Indeed, color is a complicated thing. It’s not for nothing that it’s a matter of interest for many research institutions and leading companies and that’s too long a conversation for one lunch. In this post, we wanted to say one thing: if the color of the printed product really matters to you, find something of that color and do a test print.

Interesting? Move on)

We found out that color on paper is imitation. How is this done?

The sun emits various waves that make up, roughly speaking, white light – it is how our vision perceives it. If such light falls on a leaf of a tree, then this leaf ‘eats’ the red and blue portions, but reflects the green one. And this green wave hits our eyes. So we see exactly the green color of the leaf. Indeed, trees do not consume green light, but quite the opposite. A red apple reflects the red portion of the solar spectrum and absorbs the rest.

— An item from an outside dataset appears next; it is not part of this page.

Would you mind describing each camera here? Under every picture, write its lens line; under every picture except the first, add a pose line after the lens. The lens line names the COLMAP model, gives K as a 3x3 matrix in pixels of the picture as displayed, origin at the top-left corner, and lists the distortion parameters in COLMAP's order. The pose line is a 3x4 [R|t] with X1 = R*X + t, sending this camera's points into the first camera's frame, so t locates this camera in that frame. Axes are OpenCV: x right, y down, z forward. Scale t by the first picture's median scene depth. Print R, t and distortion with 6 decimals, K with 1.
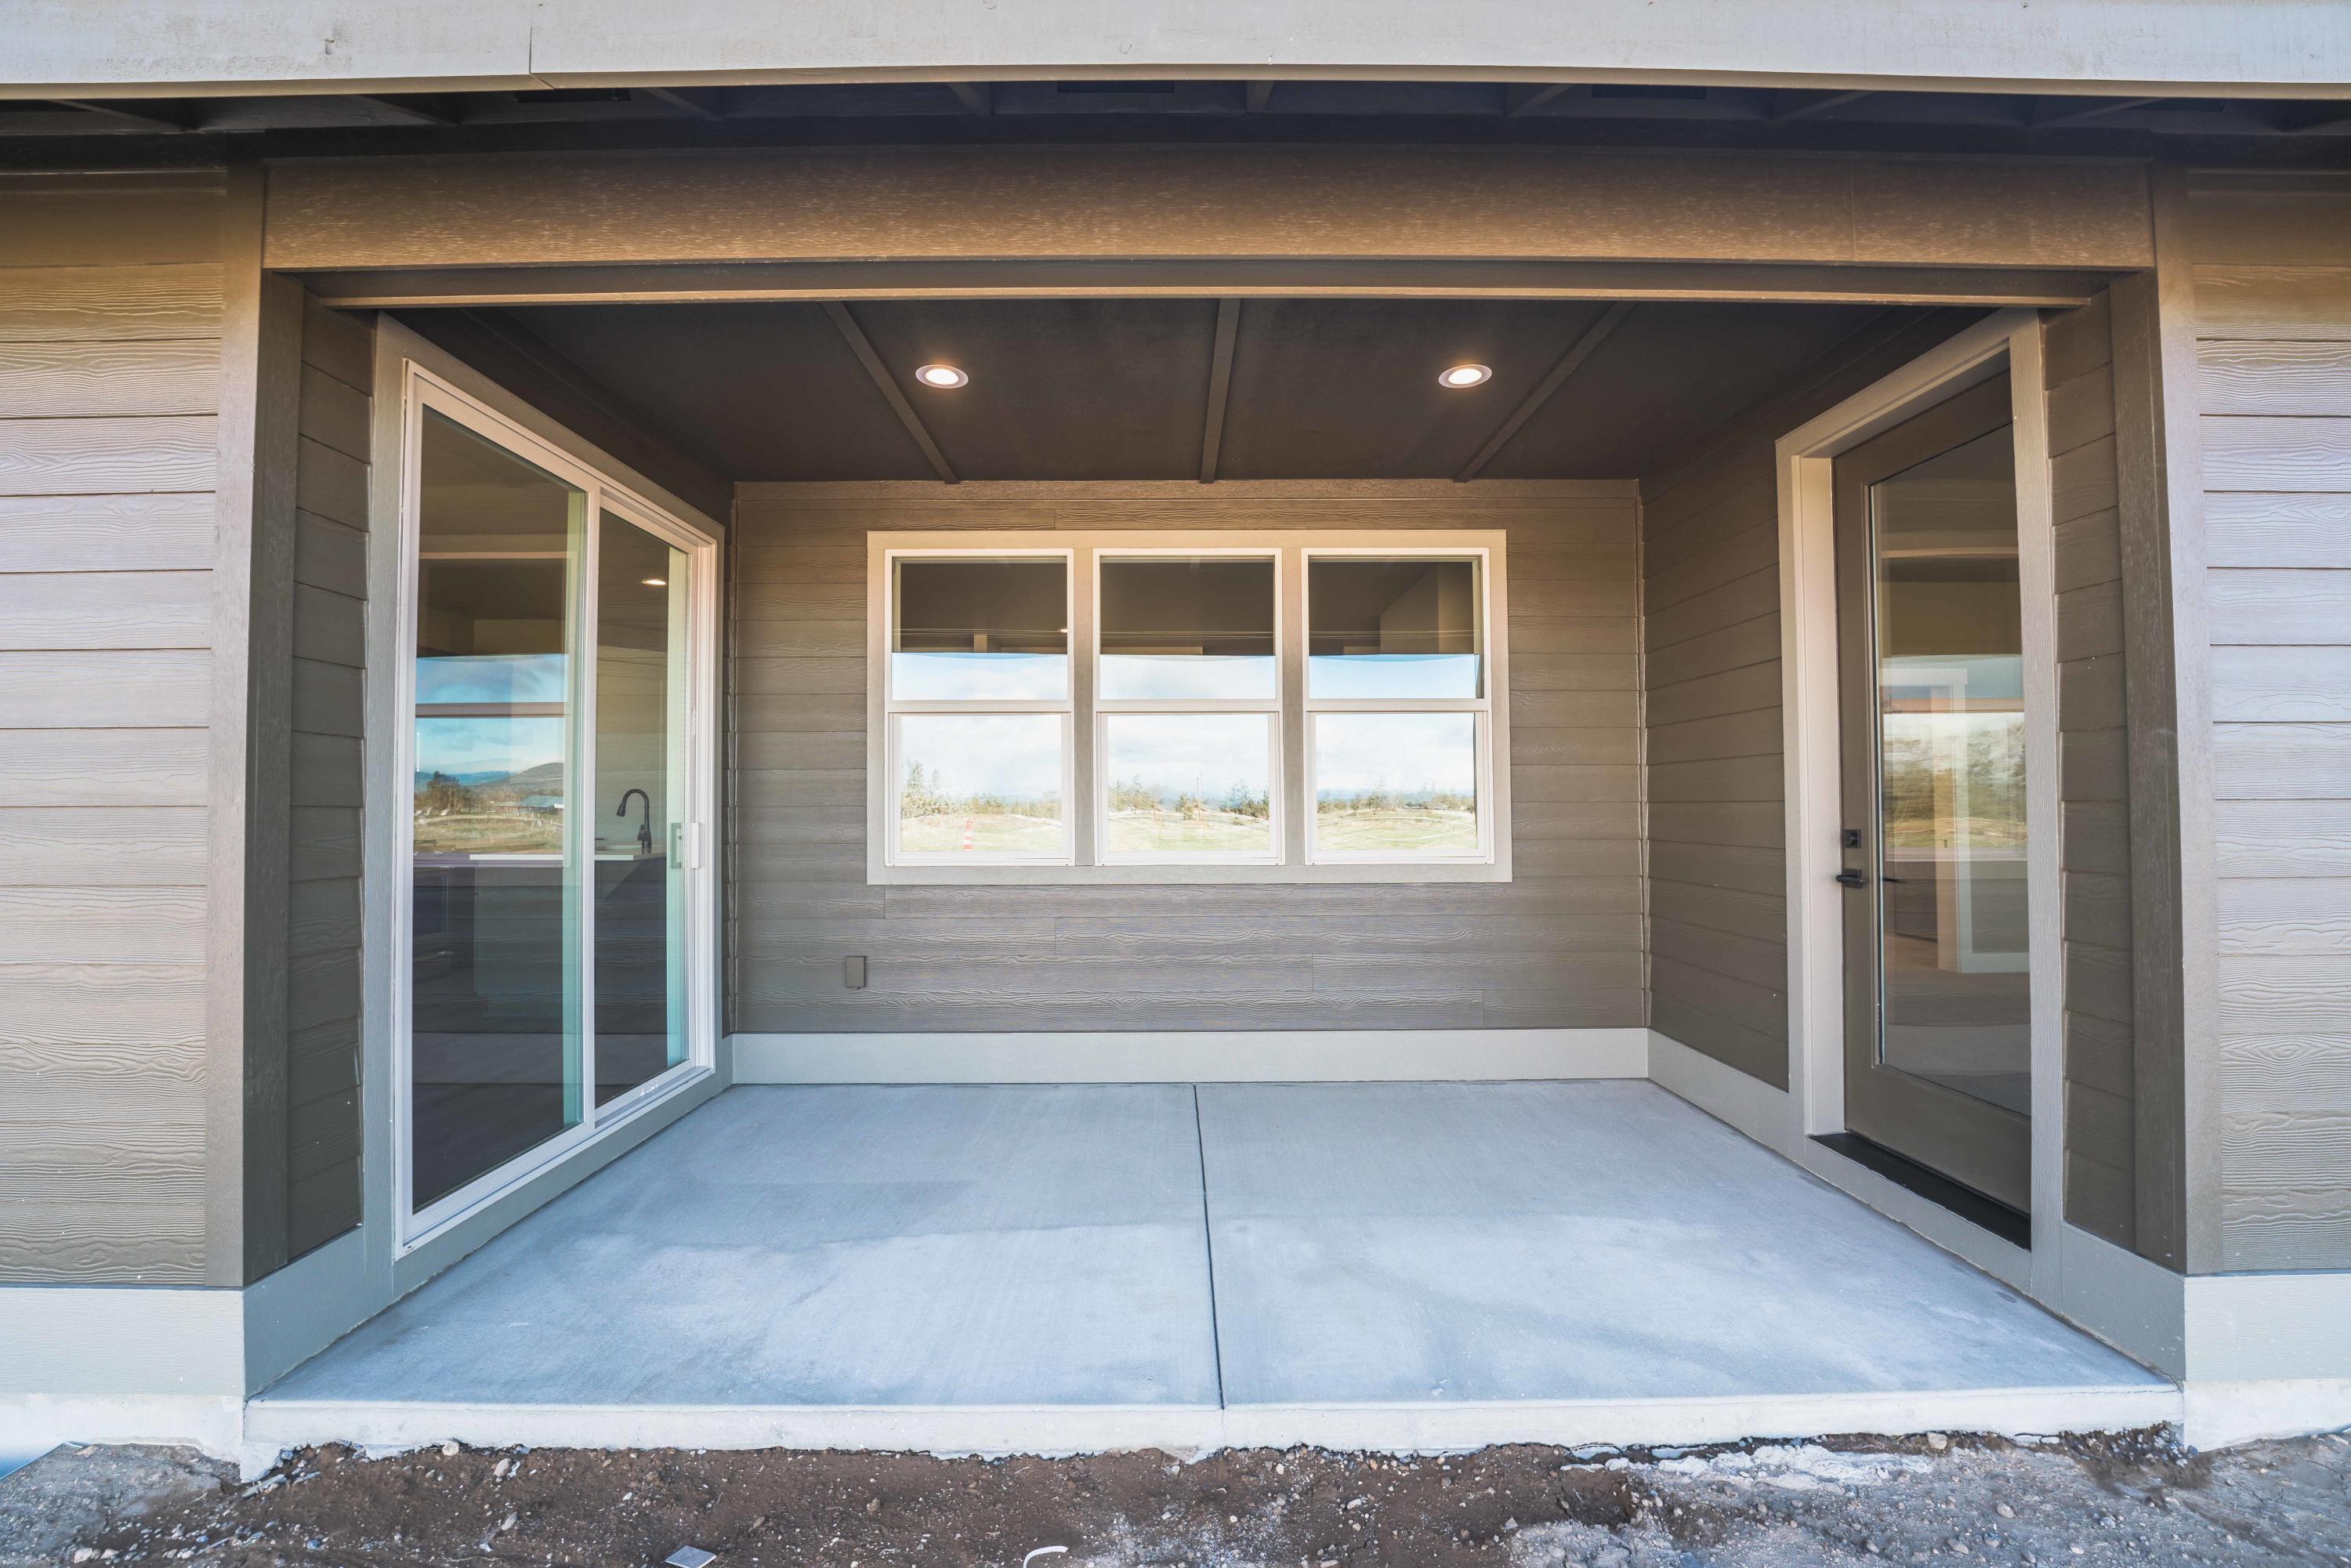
lens RADIAL K [[957.2, 0, 1171.5], [0, 957.2, 782.6], [0, 0, 1]] dist [-0.026269, 0.000879]
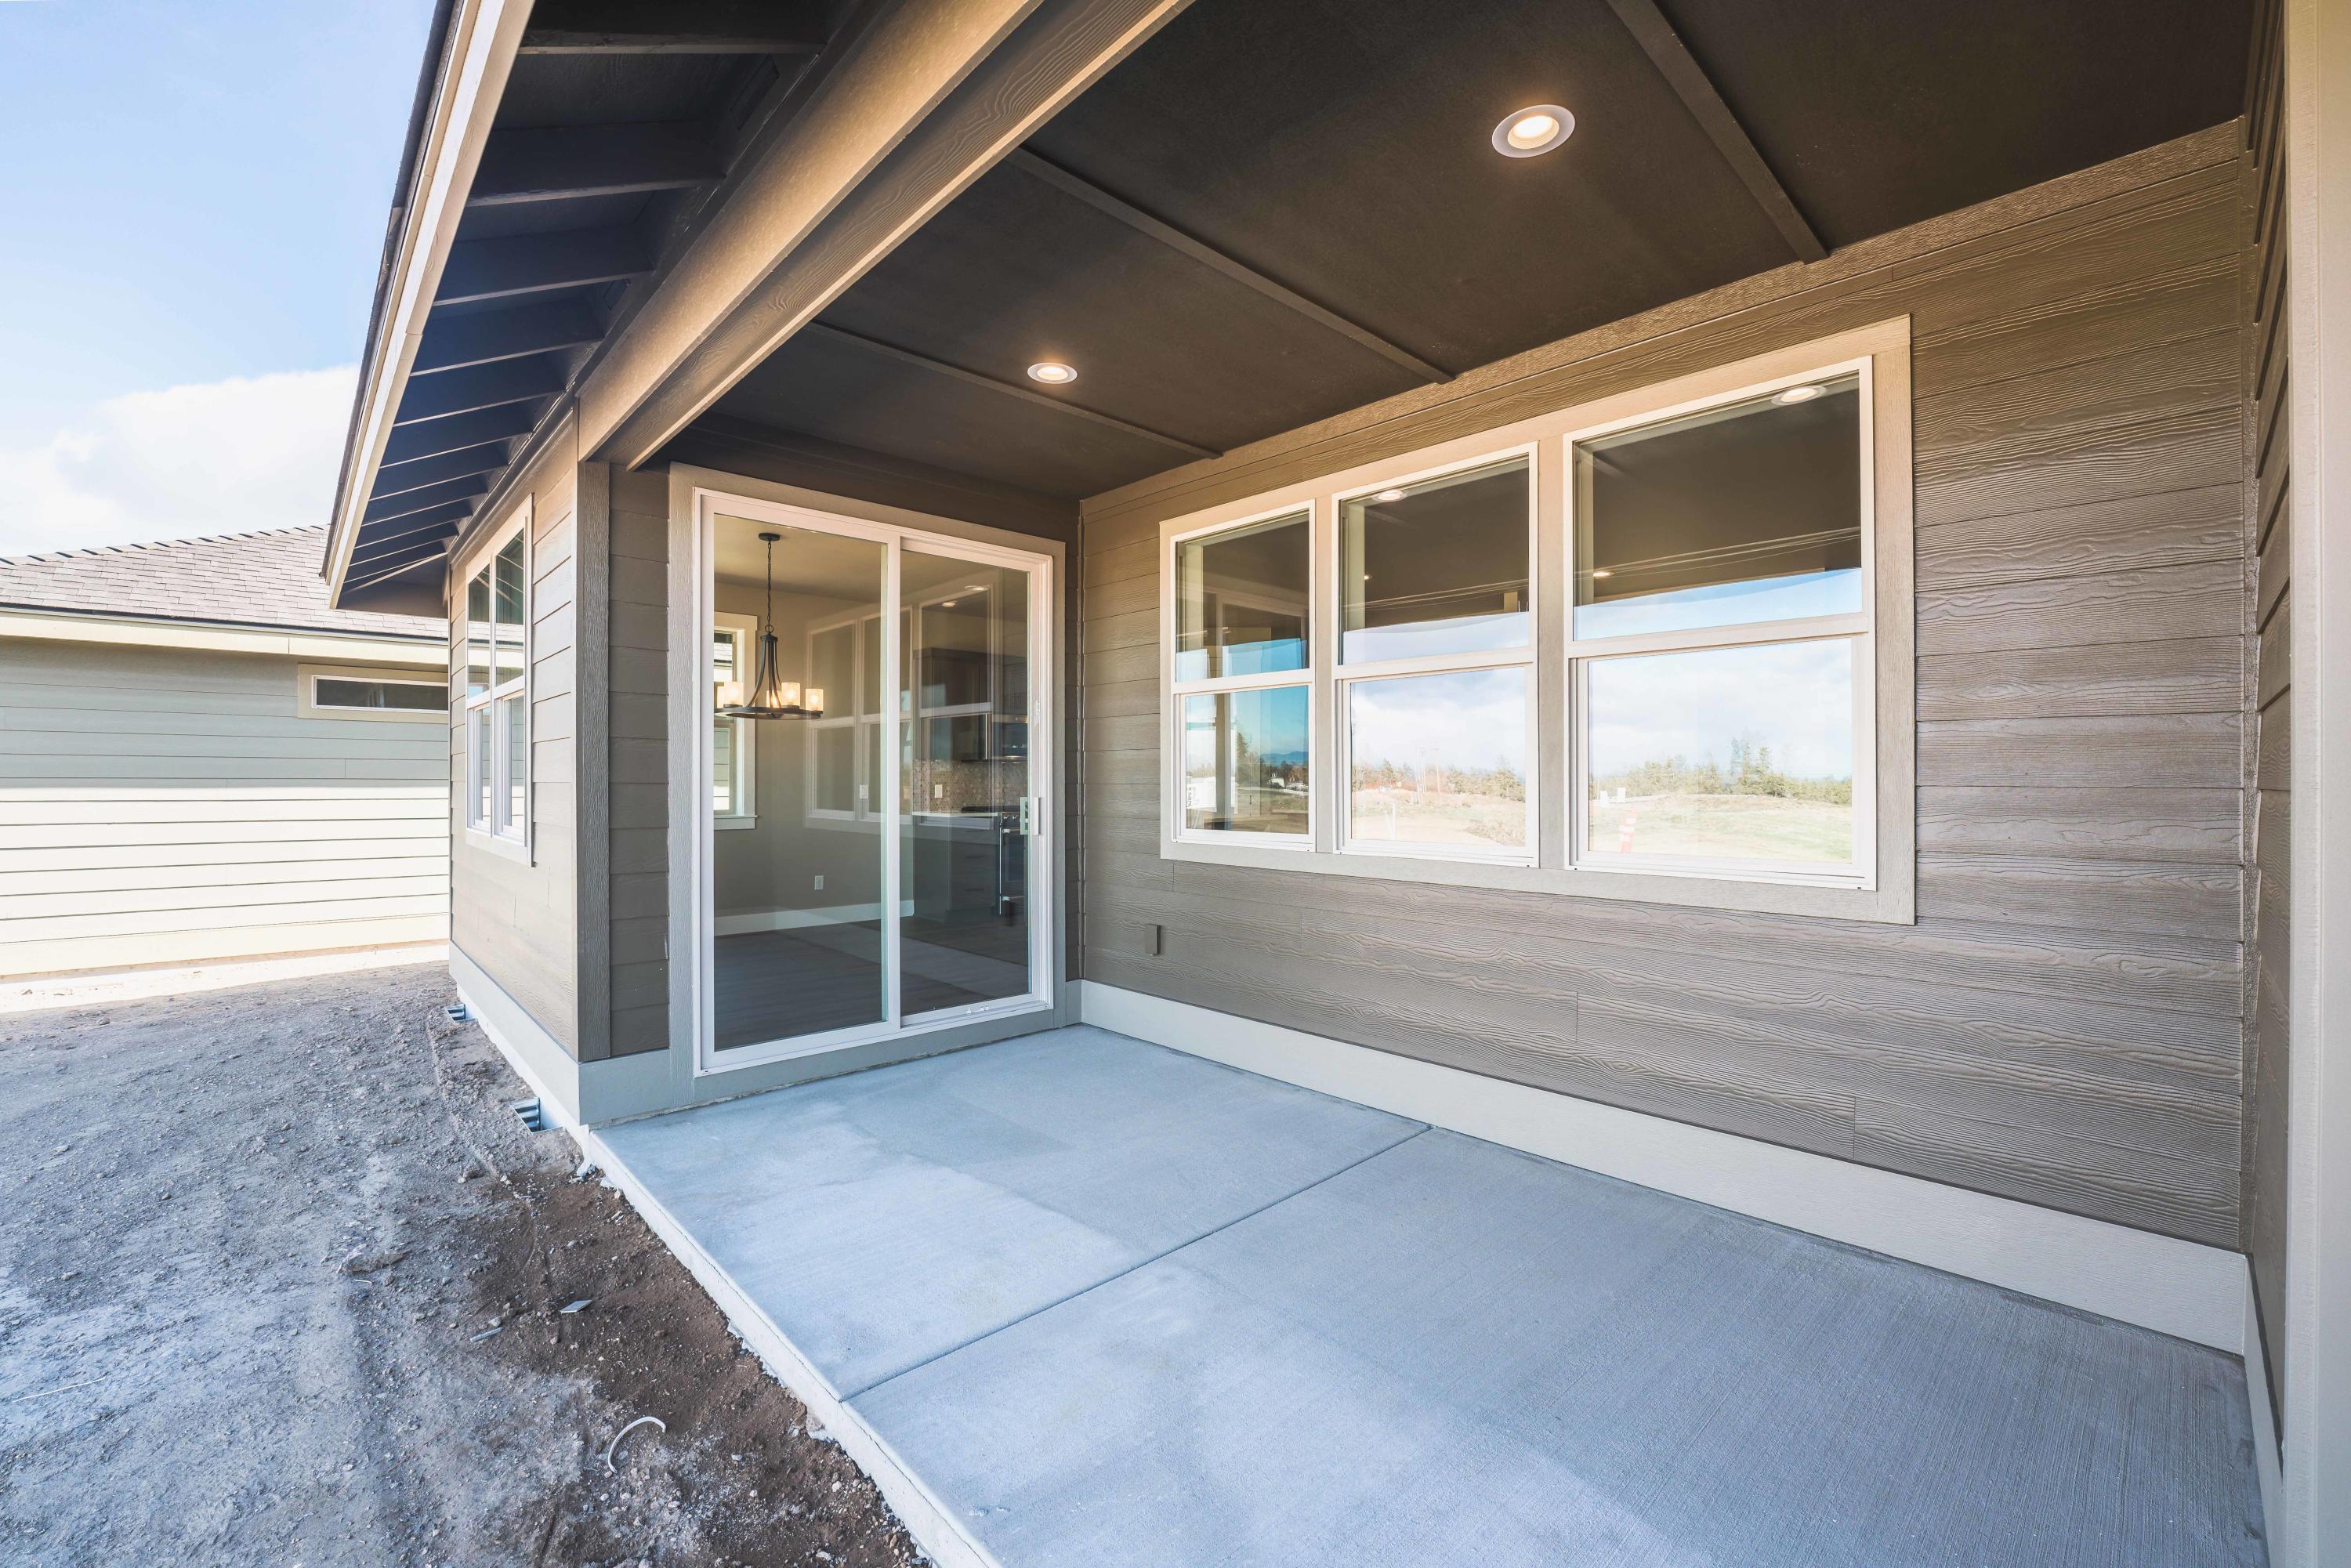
lens RADIAL K [[967.4, 0, 1148.6], [0, 967.4, 782.6], [0, 0, 1]] dist [-0.026207, 0.000818]
pose [[0.679019, 0.006903, -0.734089, 0.494159], [0.011872, 0.999722, 0.020382, 0.001213], [0.734025, -0.022555, 0.678748, 0.286910]]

This is exactly how paints work on paper – green reflects the green portion of the spectrum, blue – the blue one, red – the red one. And what about black? The black one reflects nothing. The black spot ‘eats’ all the light. Of course, the white paper reflects the entire spectrum evenly. That’s why it’s white. However, we should note here that it’s extremely difficult for the paint to reflect the color. And the bluer the ray is, the more difficult it is to reflect it. That’s why you never see a truly blue sky in a travel brochure – paint simply cannot reflect the gentle blue waves. We face the same problem with the color of spring green or crazy red of fresh roses. The paint absorbs these colors, no matter how frustrating it is.

But how do shades appear on paper? Thanks to tiny colored dots – small stains of paint on paper. Four colors – Cyan, Magenta, Yellow, BlacK (CMYK) – create all the variety of offset printing. The eye does not distinguish between these tiny spots from a distance, so if space is filled with a mixture of purple and yellow dots, the eye will see red. The more paint, the more saturated the color, but the more rays this paint “eats”. As a result, offset printing cannot be rich in color and light at the same time. This can only be achieved by the designer playing in contrast.

Why Pantone?


Do you know that your corporate color may not be printed, no matter how hard the printer tries? Even more, any mistake in calculating the density of paint spots, or an error in applying paint, or even paper moisture can distort the color. It is to prevent this from happening Pantone colors exist. They are made in a special way so that the molecules of which they are composed reflect a certain portion of the spectrum. Such paints always reflect the same waves, i.e. they have a stable color.


If you want your corporate color to be always the same, choose it from the Pantone palette and print your corporate products with this paint. If you want the logo to be reflected in different ways, choose a color for it that can be reproduced by the CMYK offset printing technology.